Stored items
BEGIN
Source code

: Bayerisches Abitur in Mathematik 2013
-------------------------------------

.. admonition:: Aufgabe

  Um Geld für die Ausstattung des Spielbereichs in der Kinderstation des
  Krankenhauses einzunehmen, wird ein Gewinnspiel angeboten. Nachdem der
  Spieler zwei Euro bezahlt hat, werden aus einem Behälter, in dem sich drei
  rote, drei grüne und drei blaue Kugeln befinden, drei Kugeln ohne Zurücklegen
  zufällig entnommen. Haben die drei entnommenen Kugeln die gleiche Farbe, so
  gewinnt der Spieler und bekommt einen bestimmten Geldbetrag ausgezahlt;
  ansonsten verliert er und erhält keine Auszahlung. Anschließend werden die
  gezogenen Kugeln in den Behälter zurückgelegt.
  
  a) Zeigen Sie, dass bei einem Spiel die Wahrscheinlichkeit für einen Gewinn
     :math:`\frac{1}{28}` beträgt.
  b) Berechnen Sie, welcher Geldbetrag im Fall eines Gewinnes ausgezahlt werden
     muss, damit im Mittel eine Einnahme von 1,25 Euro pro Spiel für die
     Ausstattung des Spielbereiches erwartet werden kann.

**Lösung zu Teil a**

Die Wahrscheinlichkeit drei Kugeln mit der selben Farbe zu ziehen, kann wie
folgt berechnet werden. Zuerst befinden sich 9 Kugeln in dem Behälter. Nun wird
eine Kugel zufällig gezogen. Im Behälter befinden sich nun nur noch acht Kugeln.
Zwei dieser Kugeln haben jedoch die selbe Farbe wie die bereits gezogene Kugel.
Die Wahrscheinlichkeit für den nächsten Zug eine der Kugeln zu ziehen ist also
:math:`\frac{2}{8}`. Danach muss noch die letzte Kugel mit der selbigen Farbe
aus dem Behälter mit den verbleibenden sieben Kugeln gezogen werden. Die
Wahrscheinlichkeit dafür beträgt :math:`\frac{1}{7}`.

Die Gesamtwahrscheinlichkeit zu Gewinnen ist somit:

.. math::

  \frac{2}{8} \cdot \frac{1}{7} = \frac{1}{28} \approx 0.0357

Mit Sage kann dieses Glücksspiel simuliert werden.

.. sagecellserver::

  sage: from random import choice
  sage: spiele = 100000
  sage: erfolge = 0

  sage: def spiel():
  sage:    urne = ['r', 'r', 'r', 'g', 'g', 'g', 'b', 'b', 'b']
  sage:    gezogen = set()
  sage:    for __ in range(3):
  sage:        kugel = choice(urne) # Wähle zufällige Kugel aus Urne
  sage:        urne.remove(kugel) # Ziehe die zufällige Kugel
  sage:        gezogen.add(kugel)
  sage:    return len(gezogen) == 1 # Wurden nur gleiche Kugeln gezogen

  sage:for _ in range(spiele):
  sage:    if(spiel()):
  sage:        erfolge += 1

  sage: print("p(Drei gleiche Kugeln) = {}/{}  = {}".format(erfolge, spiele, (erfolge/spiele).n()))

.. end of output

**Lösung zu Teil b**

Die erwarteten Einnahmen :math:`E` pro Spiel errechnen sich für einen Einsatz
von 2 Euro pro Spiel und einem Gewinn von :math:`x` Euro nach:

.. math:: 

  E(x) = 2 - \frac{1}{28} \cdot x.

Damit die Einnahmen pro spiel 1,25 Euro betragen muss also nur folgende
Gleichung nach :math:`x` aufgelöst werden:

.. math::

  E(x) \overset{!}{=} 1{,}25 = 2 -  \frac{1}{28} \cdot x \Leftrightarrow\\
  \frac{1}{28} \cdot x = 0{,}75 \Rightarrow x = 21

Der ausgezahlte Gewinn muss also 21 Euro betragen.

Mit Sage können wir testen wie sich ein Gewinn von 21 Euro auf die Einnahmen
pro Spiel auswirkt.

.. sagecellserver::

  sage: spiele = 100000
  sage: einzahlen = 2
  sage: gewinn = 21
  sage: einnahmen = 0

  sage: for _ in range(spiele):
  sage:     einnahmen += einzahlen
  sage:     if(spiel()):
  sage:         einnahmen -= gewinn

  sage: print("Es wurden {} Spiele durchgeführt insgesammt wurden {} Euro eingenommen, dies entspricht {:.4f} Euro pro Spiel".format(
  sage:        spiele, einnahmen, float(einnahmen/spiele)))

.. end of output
END
BEGIN
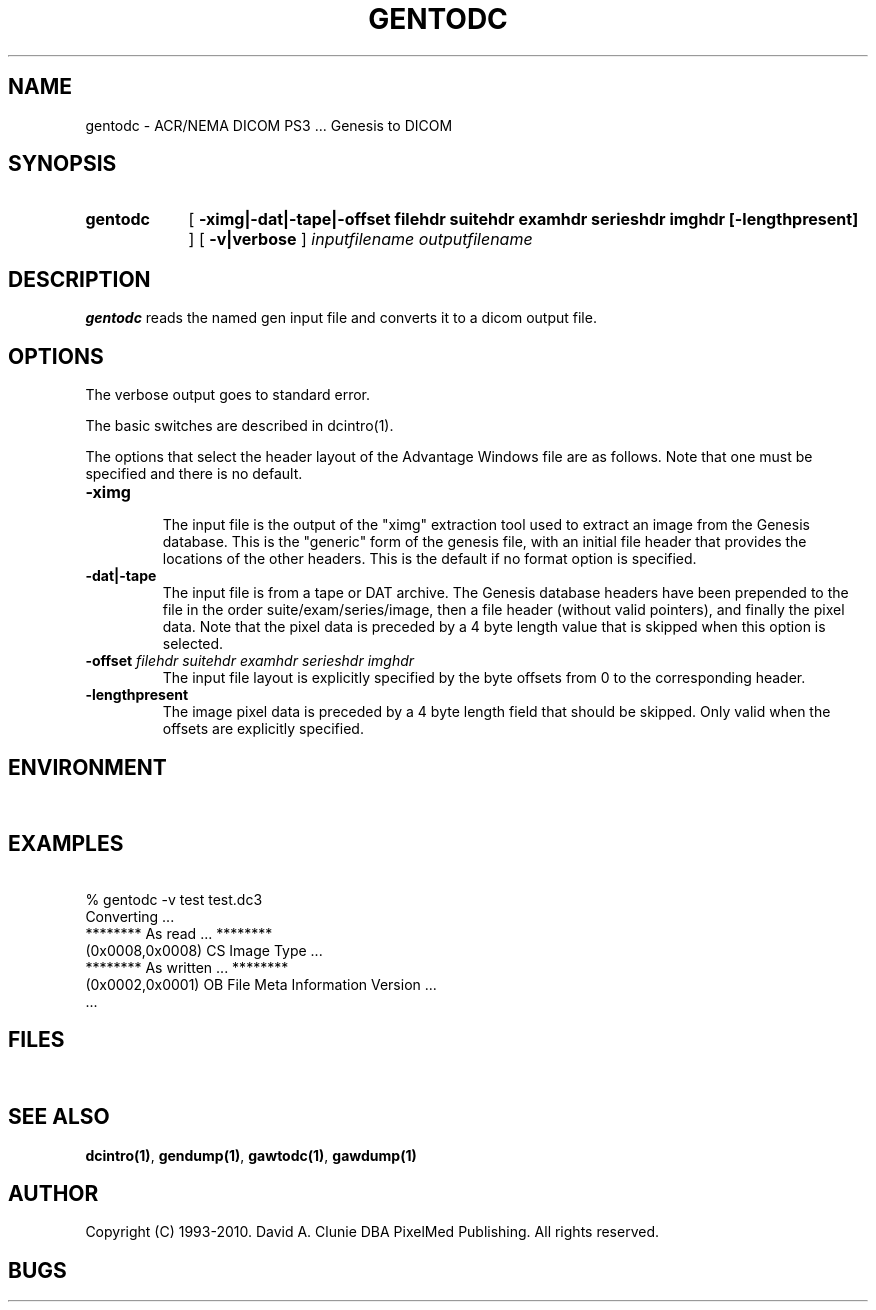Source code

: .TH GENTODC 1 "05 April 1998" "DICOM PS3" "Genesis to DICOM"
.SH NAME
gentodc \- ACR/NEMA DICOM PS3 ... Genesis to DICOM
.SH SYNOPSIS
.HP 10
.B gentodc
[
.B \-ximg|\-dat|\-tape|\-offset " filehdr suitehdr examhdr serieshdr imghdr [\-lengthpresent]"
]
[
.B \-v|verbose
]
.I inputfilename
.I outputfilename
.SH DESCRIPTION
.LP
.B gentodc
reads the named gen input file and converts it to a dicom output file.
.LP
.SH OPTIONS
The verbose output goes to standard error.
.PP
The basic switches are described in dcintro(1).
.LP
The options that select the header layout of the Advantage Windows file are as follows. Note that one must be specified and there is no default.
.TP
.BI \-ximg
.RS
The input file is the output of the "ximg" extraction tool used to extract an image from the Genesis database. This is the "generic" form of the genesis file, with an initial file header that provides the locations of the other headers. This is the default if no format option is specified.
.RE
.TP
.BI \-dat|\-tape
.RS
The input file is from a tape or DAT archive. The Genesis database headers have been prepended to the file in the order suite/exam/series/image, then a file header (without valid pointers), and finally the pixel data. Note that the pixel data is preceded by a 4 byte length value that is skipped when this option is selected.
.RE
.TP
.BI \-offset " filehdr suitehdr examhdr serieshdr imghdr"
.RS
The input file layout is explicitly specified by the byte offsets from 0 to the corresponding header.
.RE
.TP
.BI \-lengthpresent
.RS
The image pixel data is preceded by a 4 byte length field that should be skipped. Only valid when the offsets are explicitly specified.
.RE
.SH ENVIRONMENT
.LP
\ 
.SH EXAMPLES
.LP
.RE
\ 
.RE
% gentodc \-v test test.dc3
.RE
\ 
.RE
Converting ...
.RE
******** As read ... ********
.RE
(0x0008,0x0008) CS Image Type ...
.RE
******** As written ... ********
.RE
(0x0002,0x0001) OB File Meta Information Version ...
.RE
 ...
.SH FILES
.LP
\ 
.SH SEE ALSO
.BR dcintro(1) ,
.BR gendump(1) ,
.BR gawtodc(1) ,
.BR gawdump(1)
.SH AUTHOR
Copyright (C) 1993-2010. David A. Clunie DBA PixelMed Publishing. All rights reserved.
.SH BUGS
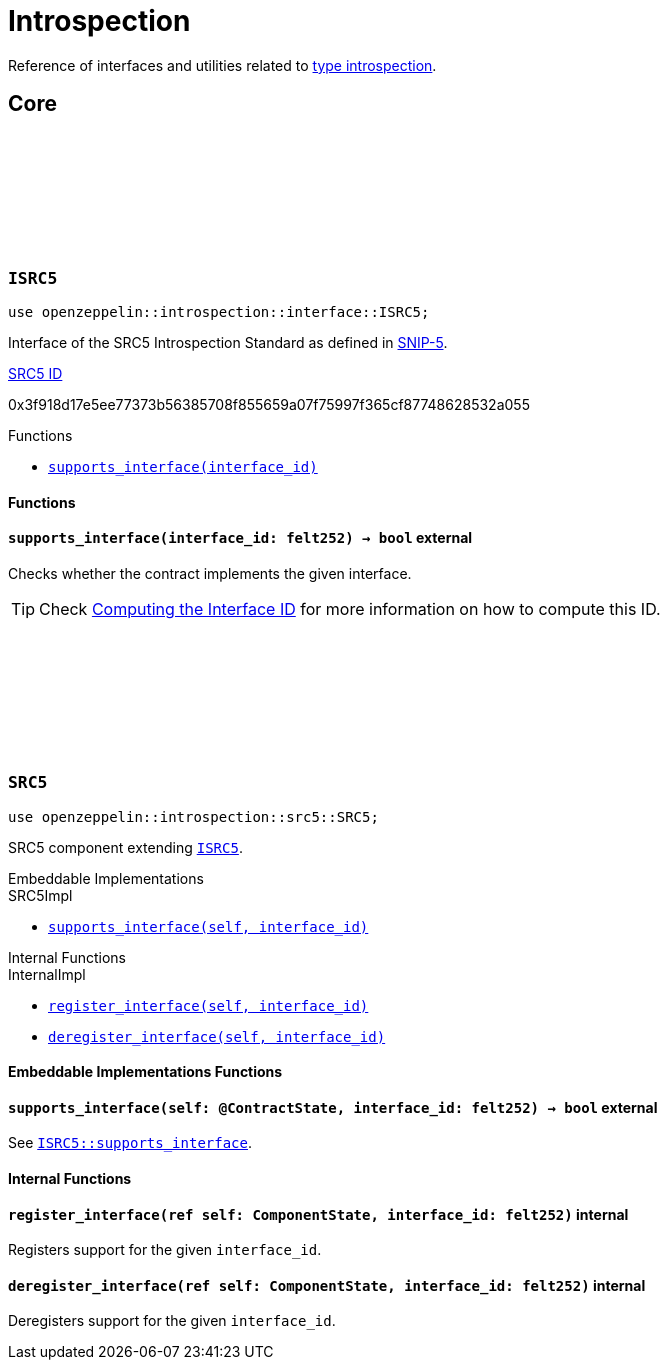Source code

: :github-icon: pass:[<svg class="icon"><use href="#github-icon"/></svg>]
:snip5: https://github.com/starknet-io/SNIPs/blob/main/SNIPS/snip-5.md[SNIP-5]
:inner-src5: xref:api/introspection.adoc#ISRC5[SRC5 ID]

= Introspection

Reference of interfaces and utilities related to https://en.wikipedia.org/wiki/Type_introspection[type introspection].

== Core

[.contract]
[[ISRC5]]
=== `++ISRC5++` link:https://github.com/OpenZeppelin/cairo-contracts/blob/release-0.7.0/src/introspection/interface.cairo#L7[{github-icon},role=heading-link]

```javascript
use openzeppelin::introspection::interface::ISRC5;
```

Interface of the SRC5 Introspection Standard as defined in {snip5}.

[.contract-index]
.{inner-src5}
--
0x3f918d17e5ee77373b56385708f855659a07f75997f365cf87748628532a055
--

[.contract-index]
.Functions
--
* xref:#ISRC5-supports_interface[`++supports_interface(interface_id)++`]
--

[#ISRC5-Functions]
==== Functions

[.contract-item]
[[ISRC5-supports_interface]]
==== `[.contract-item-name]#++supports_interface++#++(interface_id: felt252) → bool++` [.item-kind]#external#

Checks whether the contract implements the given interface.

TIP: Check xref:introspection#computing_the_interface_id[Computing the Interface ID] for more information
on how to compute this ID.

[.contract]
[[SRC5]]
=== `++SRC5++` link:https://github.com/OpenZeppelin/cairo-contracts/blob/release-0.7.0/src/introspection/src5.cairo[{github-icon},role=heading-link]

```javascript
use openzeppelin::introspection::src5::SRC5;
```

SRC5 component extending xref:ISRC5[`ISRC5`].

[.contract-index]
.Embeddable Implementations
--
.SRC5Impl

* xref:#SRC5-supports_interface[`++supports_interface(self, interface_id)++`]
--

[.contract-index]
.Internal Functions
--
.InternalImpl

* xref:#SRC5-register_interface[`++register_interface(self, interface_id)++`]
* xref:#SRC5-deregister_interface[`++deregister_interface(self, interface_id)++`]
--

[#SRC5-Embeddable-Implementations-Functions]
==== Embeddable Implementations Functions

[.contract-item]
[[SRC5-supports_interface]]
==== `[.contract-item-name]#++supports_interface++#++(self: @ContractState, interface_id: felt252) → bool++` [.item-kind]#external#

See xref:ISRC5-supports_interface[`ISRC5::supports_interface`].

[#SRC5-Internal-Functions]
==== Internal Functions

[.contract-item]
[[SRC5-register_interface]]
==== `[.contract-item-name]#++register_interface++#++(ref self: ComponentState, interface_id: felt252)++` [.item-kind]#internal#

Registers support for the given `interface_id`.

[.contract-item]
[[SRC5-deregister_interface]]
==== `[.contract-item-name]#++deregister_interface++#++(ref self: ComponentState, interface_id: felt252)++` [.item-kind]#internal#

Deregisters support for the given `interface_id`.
END
▸ WHAT IS EXPECTED
Read through the data above. Report each line that has the word "layout".

▸ EXERCISE RESPONSE
The options that select the header layout of the Advantage Windows file are as follows. Note that one must be specified and there is no default.
The input file layout is explicitly specified by the byte offsets from 0 to the corresponding header.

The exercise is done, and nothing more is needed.